Diese Entwicklung korrespondiert mit der nachlassenden Bereitschaft der Bürger, sich für das Gemeinwesen zu engagieren. Immer wieder wird dieser Trend mit Hinweis auf die wachsende Individualisierung genannt und zum Problem erklärt.

Auch im Aargau die ersten Stimmen das Ende des Milizsystems auf Kommunalebene. So etwa der ehemalige Ammann der Gemeinde Beinwil am See, Hans Schärer. Weil die Anforderungen und der Aufwand dermassen angestiegen waren und er bei seiner Vollzeitanstellung im Aussendienst einer Versicherungsgesellschaft nicht kürzer treten konnte, trat er 2009 von seinem Amt zurück. Widerwillig, wie er im Interview mit der az sagte: Wären Anstellungsgrad und Lohn für das Amt gleichwertig zu seiner Anstellung bei der AXA Winterthur gewesen, dann hätte er sich für eine weitere Amtsdauer als Gemeindeammann entschieden.

Von der (Un-)Vereinbarkeit zwischen Amt und Beruf

Mit einer ähnlichen Argumentation begründete Ende März die Präsidentin der Berner Agglomerationsgemeinde Kirchlindach ihren Rücktritt für den kommenden Sommer. Weil sie sich mehr Zeit für ihren erkrankten Gatten nehmen will, muss sie kürzer treten. Das Einkommen des Postens als Gemeindepräsidentin sei schlicht zu klein. So wolle sie sich nun auf ihre Tätigkeit in der Organisationsberatung konzentrieren (wir berichteten).

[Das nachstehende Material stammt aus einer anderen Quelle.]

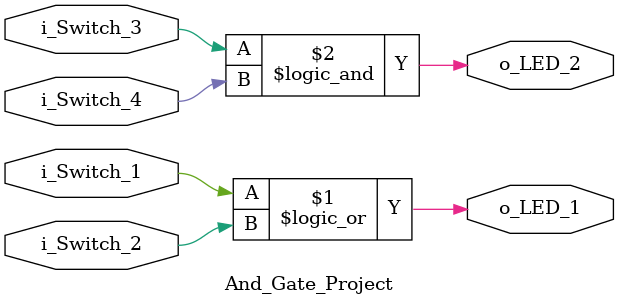
<source format=v>
module And_Gate_Project( i_Switch_1, i_Switch_2, i_Switch_3, i_Switch_4, o_LED_1, o_LED_2);
    input i_Switch_1, i_Switch_2, i_Switch_3, i_Switch_4;
    output o_LED_1, o_LED_2;

    assign o_LED_1 = i_Switch_1 || i_Switch_2;
    assign o_LED_2 = i_Switch_3 && i_Switch_4;


    endmodule
    
</source>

Der tiefe Lohn ist das eine, sinkendes Prestige bei wachsenden Anforderungen, der steigende Individualismus sowie die (Un-)Vereinbarkeit des Amts mit dem Beruf das andere. Glaubt man den Autoren der Studie «Die Exekutivmitglieder in den Schweizer Gemeinden» von 2011, dann spielen auch die immer weniger regional verwurzelten Wirtschaftsbetriebe eine wesentliche Rolle bei der sinkenden Attraktivität von Exekutivämtern in Gemeinden. So schreiben die Autoren der Studie Urs Meuli und Hans Geser in der NZZ, dass lokalpolitisches Engagement der Angestellten häufig nicht gefördert, oft auch nicht gerne gesehen werde.

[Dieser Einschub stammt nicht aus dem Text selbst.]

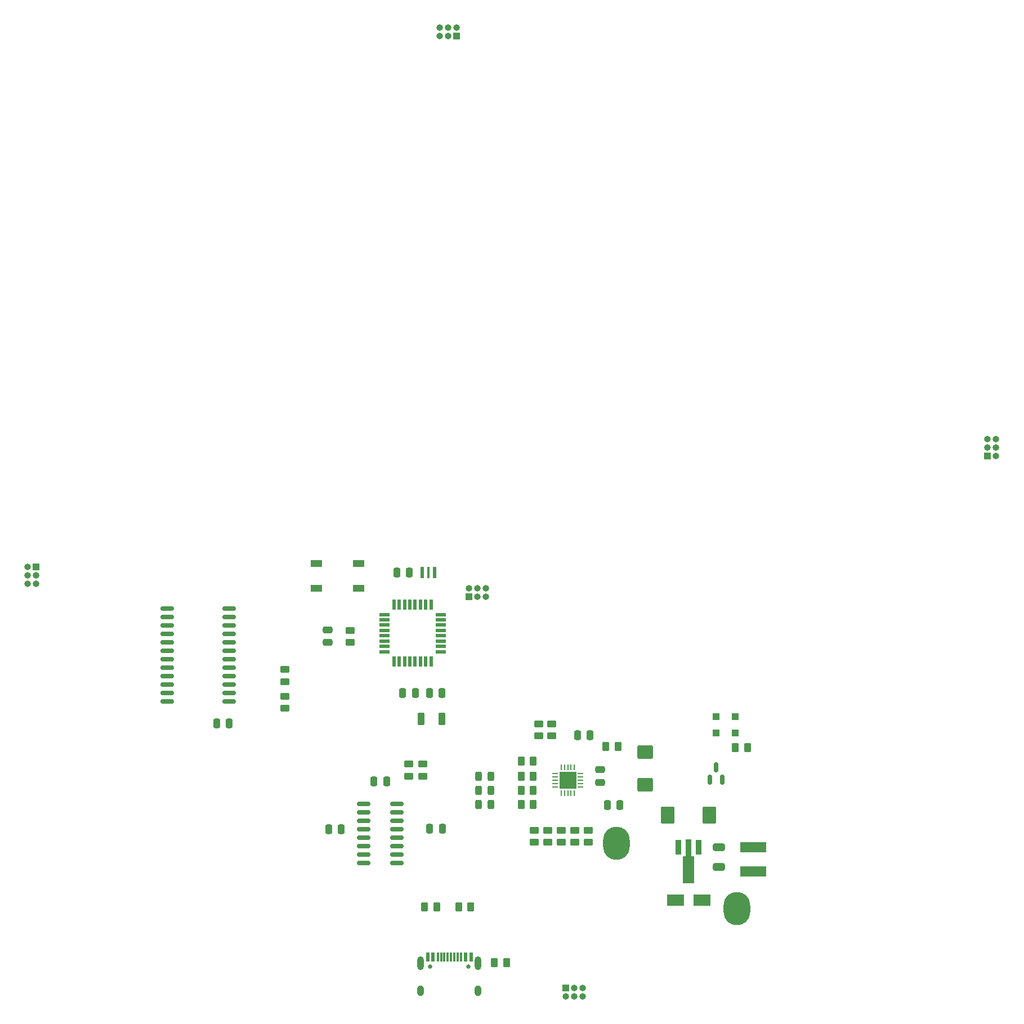
<source format=gbr>
%TF.GenerationSoftware,KiCad,Pcbnew,(6.0.6)*%
%TF.CreationDate,2022-06-29T12:44:08+02:00*%
%TF.ProjectId,CNLJS,434e4c4a-532e-46b6-9963-61645f706362,rev?*%
%TF.SameCoordinates,Original*%
%TF.FileFunction,Soldermask,Bot*%
%TF.FilePolarity,Negative*%
%FSLAX46Y46*%
G04 Gerber Fmt 4.6, Leading zero omitted, Abs format (unit mm)*
G04 Created by KiCad (PCBNEW (6.0.6)) date 2022-06-29 12:44:08*
%MOMM*%
%LPD*%
G01*
G04 APERTURE LIST*
G04 Aperture macros list*
%AMRoundRect*
0 Rectangle with rounded corners*
0 $1 Rounding radius*
0 $2 $3 $4 $5 $6 $7 $8 $9 X,Y pos of 4 corners*
0 Add a 4 corners polygon primitive as box body*
4,1,4,$2,$3,$4,$5,$6,$7,$8,$9,$2,$3,0*
0 Add four circle primitives for the rounded corners*
1,1,$1+$1,$2,$3*
1,1,$1+$1,$4,$5*
1,1,$1+$1,$6,$7*
1,1,$1+$1,$8,$9*
0 Add four rect primitives between the rounded corners*
20,1,$1+$1,$2,$3,$4,$5,0*
20,1,$1+$1,$4,$5,$6,$7,0*
20,1,$1+$1,$6,$7,$8,$9,0*
20,1,$1+$1,$8,$9,$2,$3,0*%
%AMFreePoly0*
4,1,9,5.362500,-0.866500,1.237500,-0.866500,1.237500,-0.450000,-1.237500,-0.450000,-1.237500,0.450000,1.237500,0.450000,1.237500,0.866500,5.362500,0.866500,5.362500,-0.866500,5.362500,-0.866500,$1*%
G04 Aperture macros list end*
%ADD10R,1.000000X1.000000*%
%ADD11O,1.000000X1.000000*%
%ADD12RoundRect,0.062500X0.062500X-0.350000X0.062500X0.350000X-0.062500X0.350000X-0.062500X-0.350000X0*%
%ADD13RoundRect,0.062500X0.350000X-0.062500X0.350000X0.062500X-0.350000X0.062500X-0.350000X-0.062500X0*%
%ADD14R,2.500000X2.500000*%
%ADD15RoundRect,0.250000X-0.250000X-0.475000X0.250000X-0.475000X0.250000X0.475000X-0.250000X0.475000X0*%
%ADD16RoundRect,0.150000X0.825000X0.150000X-0.825000X0.150000X-0.825000X-0.150000X0.825000X-0.150000X0*%
%ADD17RoundRect,0.250000X0.262500X0.450000X-0.262500X0.450000X-0.262500X-0.450000X0.262500X-0.450000X0*%
%ADD18RoundRect,0.243750X0.243750X0.456250X-0.243750X0.456250X-0.243750X-0.456250X0.243750X-0.456250X0*%
%ADD19C,0.650000*%
%ADD20R,0.600000X1.450000*%
%ADD21R,0.300000X1.450000*%
%ADD22O,1.000000X2.100000*%
%ADD23O,1.000000X1.600000*%
%ADD24RoundRect,0.250000X-0.450000X0.262500X-0.450000X-0.262500X0.450000X-0.262500X0.450000X0.262500X0*%
%ADD25RoundRect,0.250000X-0.262500X-0.450000X0.262500X-0.450000X0.262500X0.450000X-0.262500X0.450000X0*%
%ADD26R,0.900000X2.300000*%
%ADD27FreePoly0,270.000000*%
%ADD28O,4.000000X5.000000*%
%ADD29RoundRect,0.250000X0.475000X-0.250000X0.475000X0.250000X-0.475000X0.250000X-0.475000X-0.250000X0*%
%ADD30RoundRect,0.250000X0.787500X1.025000X-0.787500X1.025000X-0.787500X-1.025000X0.787500X-1.025000X0*%
%ADD31RoundRect,0.250000X-0.475000X0.250000X-0.475000X-0.250000X0.475000X-0.250000X0.475000X0.250000X0*%
%ADD32RoundRect,0.250000X0.450000X-0.262500X0.450000X0.262500X-0.450000X0.262500X-0.450000X-0.262500X0*%
%ADD33RoundRect,0.250000X-0.650000X0.325000X-0.650000X-0.325000X0.650000X-0.325000X0.650000X0.325000X0*%
%ADD34RoundRect,0.250000X0.925000X-0.787500X0.925000X0.787500X-0.925000X0.787500X-0.925000X-0.787500X0*%
%ADD35R,0.550000X1.600000*%
%ADD36R,1.600000X0.550000*%
%ADD37RoundRect,0.250000X0.250000X0.475000X-0.250000X0.475000X-0.250000X-0.475000X0.250000X-0.475000X0*%
%ADD38R,4.000000X1.500000*%
%ADD39R,1.700000X1.000000*%
%ADD40R,2.500000X1.800000*%
%ADD41R,0.600000X1.700000*%
%ADD42R,0.400000X1.700000*%
%ADD43RoundRect,0.150000X0.150000X-0.587500X0.150000X0.587500X-0.150000X0.587500X-0.150000X-0.587500X0*%
%ADD44RoundRect,0.250000X-0.275000X-0.700000X0.275000X-0.700000X0.275000X0.700000X-0.275000X0.700000X0*%
%ADD45RoundRect,0.150000X-0.875000X-0.150000X0.875000X-0.150000X0.875000X0.150000X-0.875000X0.150000X0*%
G04 APERTURE END LIST*
D10*
%TO.C,J18*%
X134375000Y-21395000D03*
D11*
X134375000Y-20125000D03*
X133105000Y-21395000D03*
X133105000Y-20125000D03*
X131835000Y-21395000D03*
X131835000Y-20125000D03*
%TD*%
D10*
%TO.C,J17*%
X71145000Y-101225000D03*
D11*
X69875000Y-101225000D03*
X71145000Y-102495000D03*
X69875000Y-102495000D03*
X71145000Y-103765000D03*
X69875000Y-103765000D03*
%TD*%
D10*
%TO.C,J19*%
X214255000Y-84525000D03*
D11*
X215525000Y-84525000D03*
X214255000Y-83255000D03*
X215525000Y-83255000D03*
X214255000Y-81985000D03*
X215525000Y-81985000D03*
%TD*%
D10*
%TO.C,J20*%
X150825000Y-164555000D03*
D11*
X150825000Y-165825000D03*
X152095000Y-164555000D03*
X152095000Y-165825000D03*
X153365000Y-164555000D03*
X153365000Y-165825000D03*
%TD*%
D12*
%TO.C,U2*%
X152100000Y-135286500D03*
X151600000Y-135286500D03*
X151100000Y-135286500D03*
X150600000Y-135286500D03*
X150100000Y-135286500D03*
D13*
X149162500Y-134349000D03*
X149162500Y-133849000D03*
X149162500Y-133349000D03*
X149162500Y-132849000D03*
X149162500Y-132349000D03*
D12*
X150100000Y-131411500D03*
X150600000Y-131411500D03*
X151100000Y-131411500D03*
X151600000Y-131411500D03*
X152100000Y-131411500D03*
D13*
X153037500Y-132349000D03*
X153037500Y-132849000D03*
X153037500Y-133349000D03*
X153037500Y-133849000D03*
X153037500Y-134349000D03*
D14*
X151100000Y-133349000D03*
%TD*%
D15*
%TO.C,C16*%
X152549000Y-126549000D03*
X154449000Y-126549000D03*
%TD*%
D16*
%TO.C,U3*%
X125375000Y-136855000D03*
X125375000Y-138125000D03*
X125375000Y-139395000D03*
X125375000Y-140665000D03*
X125375000Y-141935000D03*
X125375000Y-143205000D03*
X125375000Y-144475000D03*
X125375000Y-145745000D03*
X120425000Y-145745000D03*
X120425000Y-144475000D03*
X120425000Y-143205000D03*
X120425000Y-141935000D03*
X120425000Y-140665000D03*
X120425000Y-139395000D03*
X120425000Y-138125000D03*
X120425000Y-136855000D03*
%TD*%
D17*
%TO.C,R16*%
X131400000Y-152400000D03*
X129575000Y-152400000D03*
%TD*%
D18*
%TO.C,D14*%
X139537500Y-132749000D03*
X137662500Y-132749000D03*
%TD*%
%TO.C,D13*%
X139537500Y-136949000D03*
X137662500Y-136949000D03*
%TD*%
D19*
%TO.C,J2*%
X136190000Y-161359000D03*
X130410000Y-161359000D03*
D20*
X136550000Y-159914000D03*
X135750000Y-159914000D03*
D21*
X134550000Y-159914000D03*
X133550000Y-159914000D03*
X133050000Y-159914000D03*
X132050000Y-159914000D03*
D20*
X130850000Y-159914000D03*
X130050000Y-159914000D03*
X130050000Y-159914000D03*
X130850000Y-159914000D03*
D21*
X131550000Y-159914000D03*
X132550000Y-159914000D03*
X134050000Y-159914000D03*
X135050000Y-159914000D03*
D20*
X135750000Y-159914000D03*
X136550000Y-159914000D03*
D22*
X137620000Y-160829000D03*
D23*
X137620000Y-165009000D03*
X128980000Y-165009000D03*
D22*
X128980000Y-160829000D03*
%TD*%
D24*
%TO.C,R4*%
X150150000Y-140836500D03*
X150150000Y-142661500D03*
%TD*%
%TO.C,R11*%
X152150000Y-140836500D03*
X152150000Y-142661500D03*
%TD*%
D25*
%TO.C,R17*%
X134687500Y-152400000D03*
X136512500Y-152400000D03*
%TD*%
D26*
%TO.C,U4*%
X167750000Y-143399000D03*
D27*
X169250000Y-143486500D03*
D26*
X170750000Y-143399000D03*
%TD*%
D28*
%TO.C,J21*%
X176500000Y-152600000D03*
%TD*%
%TO.C,J22*%
X158400000Y-142850000D03*
%TD*%
D24*
%TO.C,R20*%
X108550000Y-116686500D03*
X108550000Y-118511500D03*
%TD*%
D25*
%TO.C,R1*%
X176287500Y-128400000D03*
X178112500Y-128400000D03*
%TD*%
D29*
%TO.C,C14*%
X156000000Y-133650000D03*
X156000000Y-131750000D03*
%TD*%
D10*
%TO.C,D2*%
X173400000Y-123750000D03*
X173400000Y-126250000D03*
%TD*%
D30*
%TO.C,C21*%
X172362500Y-138549000D03*
X166137500Y-138549000D03*
%TD*%
D25*
%TO.C,R9*%
X156837500Y-128249000D03*
X158662500Y-128249000D03*
%TD*%
D17*
%TO.C,R12*%
X145912500Y-130449000D03*
X144087500Y-130449000D03*
%TD*%
D25*
%TO.C,R14*%
X144087500Y-132749000D03*
X145912500Y-132749000D03*
%TD*%
D31*
%TO.C,C12*%
X114949000Y-110700000D03*
X114949000Y-112600000D03*
%TD*%
D24*
%TO.C,R19*%
X127200000Y-130887500D03*
X127200000Y-132712500D03*
%TD*%
D32*
%TO.C,R21*%
X108550000Y-122511500D03*
X108550000Y-120686500D03*
%TD*%
D33*
%TO.C,C20*%
X173800000Y-143426000D03*
X173800000Y-146376000D03*
%TD*%
D15*
%TO.C,C15*%
X157050000Y-137100000D03*
X158950000Y-137100000D03*
%TD*%
D34*
%TO.C,C13*%
X162700000Y-134011500D03*
X162700000Y-129086500D03*
%TD*%
D15*
%TO.C,C19*%
X121950000Y-133500000D03*
X123850000Y-133500000D03*
%TD*%
D35*
%TO.C,U18*%
X124949000Y-106950000D03*
X125749000Y-106950000D03*
X126549000Y-106950000D03*
X127349000Y-106950000D03*
X128149000Y-106950000D03*
X128949000Y-106950000D03*
X129749000Y-106950000D03*
X130549000Y-106950000D03*
D36*
X131999000Y-108400000D03*
X131999000Y-109200000D03*
X131999000Y-110000000D03*
X131999000Y-110800000D03*
X131999000Y-111600000D03*
X131999000Y-112400000D03*
X131999000Y-113200000D03*
X131999000Y-114000000D03*
D35*
X130549000Y-115450000D03*
X129749000Y-115450000D03*
X128949000Y-115450000D03*
X128149000Y-115450000D03*
X127349000Y-115450000D03*
X126549000Y-115450000D03*
X125749000Y-115450000D03*
X124949000Y-115450000D03*
D36*
X123499000Y-114000000D03*
X123499000Y-113200000D03*
X123499000Y-112400000D03*
X123499000Y-111600000D03*
X123499000Y-110800000D03*
X123499000Y-110000000D03*
X123499000Y-109200000D03*
X123499000Y-108400000D03*
%TD*%
D32*
%TO.C,R5*%
X148699000Y-126661500D03*
X148699000Y-124836500D03*
%TD*%
%TO.C,R10*%
X154150000Y-142661500D03*
X154150000Y-140836500D03*
%TD*%
D37*
%TO.C,C22*%
X128150000Y-120200000D03*
X126250000Y-120200000D03*
%TD*%
D10*
%TO.C,J1*%
X136210000Y-105770000D03*
D11*
X136210000Y-104500000D03*
X137480000Y-105770000D03*
X137480000Y-104500000D03*
X138750000Y-105770000D03*
X138750000Y-104500000D03*
%TD*%
D15*
%TO.C,C23*%
X130299000Y-120200000D03*
X132199000Y-120200000D03*
%TD*%
D38*
%TO.C,L1*%
X178950000Y-147050000D03*
X178950000Y-143450000D03*
%TD*%
D25*
%TO.C,R15*%
X144087500Y-134849000D03*
X145912500Y-134849000D03*
%TD*%
D37*
%TO.C,C24*%
X100200000Y-124750000D03*
X98300000Y-124750000D03*
%TD*%
D39*
%TO.C,SW1*%
X119600000Y-100697000D03*
X113300000Y-100697000D03*
X119600000Y-104497000D03*
X113300000Y-104497000D03*
%TD*%
D18*
%TO.C,D15*%
X139537500Y-134849000D03*
X137662500Y-134849000D03*
%TD*%
D24*
%TO.C,R18*%
X129300000Y-130887500D03*
X129300000Y-132712500D03*
%TD*%
D40*
%TO.C,D16*%
X167300000Y-151350000D03*
X171300000Y-151350000D03*
%TD*%
D41*
%TO.C,Y1*%
X131099000Y-102100000D03*
D42*
X130149000Y-102100000D03*
D41*
X129199000Y-102100000D03*
%TD*%
D25*
%TO.C,R23*%
X140087500Y-160799000D03*
X141912500Y-160799000D03*
%TD*%
D37*
%TO.C,C11*%
X127299000Y-102100000D03*
X125399000Y-102100000D03*
%TD*%
D43*
%TO.C,Q1*%
X174350000Y-133237500D03*
X172450000Y-133237500D03*
X173400000Y-131362500D03*
%TD*%
D25*
%TO.C,R13*%
X144087500Y-136949000D03*
X145912500Y-136949000D03*
%TD*%
D24*
%TO.C,R8*%
X148100000Y-140836500D03*
X148100000Y-142661500D03*
%TD*%
%TO.C,R7*%
X146050000Y-140849000D03*
X146050000Y-142674000D03*
%TD*%
D10*
%TO.C,D1*%
X176300000Y-123750000D03*
X176300000Y-126250000D03*
%TD*%
D24*
%TO.C,R3*%
X118399000Y-110787500D03*
X118399000Y-112612500D03*
%TD*%
D32*
%TO.C,R6*%
X146699000Y-126661500D03*
X146699000Y-124836500D03*
%TD*%
D44*
%TO.C,L2*%
X129024000Y-124100000D03*
X132174000Y-124100000D03*
%TD*%
D15*
%TO.C,C17*%
X130350000Y-140650000D03*
X132250000Y-140650000D03*
%TD*%
%TO.C,C18*%
X115150000Y-140665000D03*
X117050000Y-140665000D03*
%TD*%
D45*
%TO.C,U17*%
X90850000Y-121485000D03*
X90850000Y-120215000D03*
X90850000Y-118945000D03*
X90850000Y-117675000D03*
X90850000Y-116405000D03*
X90850000Y-115135000D03*
X90850000Y-113865000D03*
X90850000Y-112595000D03*
X90850000Y-111325000D03*
X90850000Y-110055000D03*
X90850000Y-108785000D03*
X90850000Y-107515000D03*
X100150000Y-107515000D03*
X100150000Y-108785000D03*
X100150000Y-110055000D03*
X100150000Y-111325000D03*
X100150000Y-112595000D03*
X100150000Y-113865000D03*
X100150000Y-115135000D03*
X100150000Y-116405000D03*
X100150000Y-117675000D03*
X100150000Y-118945000D03*
X100150000Y-120215000D03*
X100150000Y-121485000D03*
%TD*%
M02*

</source>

Keine Schuld am schleichenden Zerfall des Milizsystems

Machen wir die Probe aufs Exempel: Bei der AXA Winterthur, der Arbeitgeberin des Beinwiler Alt-Gemeindeammanns Hans Schärer, will man nichts dergleichen wissen. Sprecher Olivier Michel zur az: «Die AXA Winterthur unterstützt politisches Engagement ihrer Mitarbeitenden, indem sie ihnen vorteilhafte Lohn- und Arbeitszeitregelungen anbietet. Tangieren politische Ämter die vereinbarte Arbeitszeit oder wollen Mitarbeitende von der Lohn- und Arbeitszeitregelung für politische Mandatsträger profitieren, müssen solche Ämter vor der Wahl oder Nomination vom Linienvorgesetzten genehmigt werden.»

Normalerweise dürften die Mitarbeiter die Vergütungen aus ihren Mandaten ohne Abstriche behalten. Eine Ausnahme bestehe bei Mandaten, deren Präsenzzeiten mehr als 20 Prozent der vertraglichen Arbeitszeit beanspruchen. In solchen Fällen würde die Lohnhöhe und die Arbeitszeit individuell vertraglich vereinbart, so Michel.

Auch bei der fest im Aargau verwurzelten Neuen Aargauer Bank (NAB) fühlt man sich nicht verantwortlich am schleichenden Zerfall des Milizsystems auf kommunaler Ebene. NAB-Sprecher Roland Teuscher betont, dass die Bank «ihre gesellschaftliche Verantwortung» wahrnehme. «Wir unterstützen die Übernahme politischer Ämter und stellen einer gewählten Person bis maximal 20 Prozent ihrer Arbeitszeit dafür zur Verfügung.» Wie bei der AXA Winterthur erwarten die NAB-Entscheidträger das vorgängige Einverständnis des Vorgesetzten. Die Entschädigung für das politische Amt gehöre aber in jedem Fall voll und ganz dem NAB-Mitarbeiter, betont Teuscher.

Der Vorgesetzte entscheidet über politisches Engagement

ABB Schweiz will ihren Mitarbeitern keine Steine in den Weg legen. «Wir unterstützen Kandidierende», sagt Sprecher Lukas Inderfurth. Es würde nach individuellen Lösungen gesucht und die Angestellten dürften Arbeitszeit für die mit dem Amt verbundenen Absenzen nutzen. «Schlussendlich muss einfach die Arbeit verrichtet sein», fasst Inderfurth zusammen.

Doch räumt er ein, dass es auch zu Problemen führen könne. Der direkte Vorgesetzte müsse schlussendlich darüber entscheiden, ob es die Abteilung verkrafte, wenn ein Mitarbeiter eines politischen Mandats wegen zeitweise fehle.